Charge! Great Cavalry Charges of the Napoleonic Wars
Smith, Digby. Charge! Great Cavalry Charges of the Napoleonic Wars London: Greenhill, 2003. 304 p. ISBN 1853675415. $39.95. Hardcover.
Charge! is the latest addition to the growing Napoleonic list of the Greenhill publications. Its author, Digby Smith, is author of numerous books on the Napoleonic wars and is certainly familiar to the members of Napoleon Series forum. His new volume looks at major battles of the Napoleonic wars where cavalry played important role in deciding the victor. The author notes in the introduction that instead of detailed descriptions of cavalry actions, he decided to devote considerable space to explaining the strategic environment in which each of these actions took place so that the overall context of each situation may be understood. (p. 10)

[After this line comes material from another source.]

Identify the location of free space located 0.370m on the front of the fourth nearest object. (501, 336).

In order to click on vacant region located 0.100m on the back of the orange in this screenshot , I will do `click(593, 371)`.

The book consists of fourteen chapters with appendices. Chapter I contains brief characterizations of the cavalry of the Napoleonic wars. Author starts with heavy cavalry (cuirassiers) and proceeds to line (horse grenadiers, carabineers, dragoons) and light cavalry (hussars, chasseurs--cheval, horse jagers), lancers, and irregular cavalry. He briefly outlines history of each cavalry type and illustrates their usage in the European armies. Although the descriptions are concise, they provide useful and insightful information. Author then gives short explanation of the cavalry tactics in the Age of Napoleon, outlining the cavalry organization and tactics in the battle. Several cavalry regulations are named for the French troops, including Ordonnance Provisoire sur lExercise et les Manoeuvres de la Cavalerie and Instruction sur lExercise et les Manoeuvres de la Lance. However, there are no notes on similar manuals for the British, Prussia or Russian cavalry. While discussing the tactics, author makes important observations on the maintenance of cavalry horses and discusses the endurance, proper forage and other aspects of maintaining a troop of cavalry.
The following twelve chapters (Chapters 2-11, 13-14) describe cavalry actions in the major Napoleonic battles: Marengo, Austerlitz, Eylau, Albuera, Garcia Hernandez, Borodino, Berezina Crossing, Haynau, Liebertwolkwitz, Mockern, Fere-Champenoise and Waterloo. Each action is explained in the similar manner as the author starts by describing the situation prior to the given campaign and then outlines the plans and opening moves in the battle. The narrative is clear and straightforward with enough details to comprehend the intentions and actions of the belligerent sides.
However, in some cases, as in Marengo, the battle description is not concentrated on the cavalry and tends to become another general description of the fighting. Kellermanns charge at Marengo is not as detailed as it should have been considering the title of the work. While describing Austerlitz, author pointed to the problems within the Allied forces, including lack of unity of command, the language barrier, different calendars, training and experience of the troops. But, the cavalry action is once again depicted in lesser detail. Chapter on Borodino has much better depiction and author cited various sources, including Russian (Bogdanovich), to substantiate his arguments. The descriptions of Liebertwolkwitz and Waterloo also contain many interesting and insightful citations from the contemporaries.
In Chapter 12, the author reviews various raids and cavalry actions during the 1813 campaign and does good job in bringing to light some lesser-known actions. However, some combats are described very briefly, for instance, the action at Berlin on 20 February 1813 is completed in three lines, and the clash at Nordhausen on 19 April is portrayed in two sentences. It would have been better to sacrifice number of actions reviewed for more detailed depictions to highlight the role of cavalry in this campaign. The book is very attractive with color dust cover, thirty-eight black-and-white illustrations, twelve well-drawn maps and an appendix of over fifty pages listing battle orders for the actions described in the text.
In final analysis, Digby Smiths new book is an interesting addition to the Napoleonic library. The book is written in easy language and reads very fast. It will provide the basic information on the major engagements of the era and will certainly prompt the reader to seek out more information. Those with intimate knowledge of the period would probably find it lacking in details, but certainly enjoy the appendices and the maps. For the newcomers to the Napoleonic wars, this volume will be good way to start.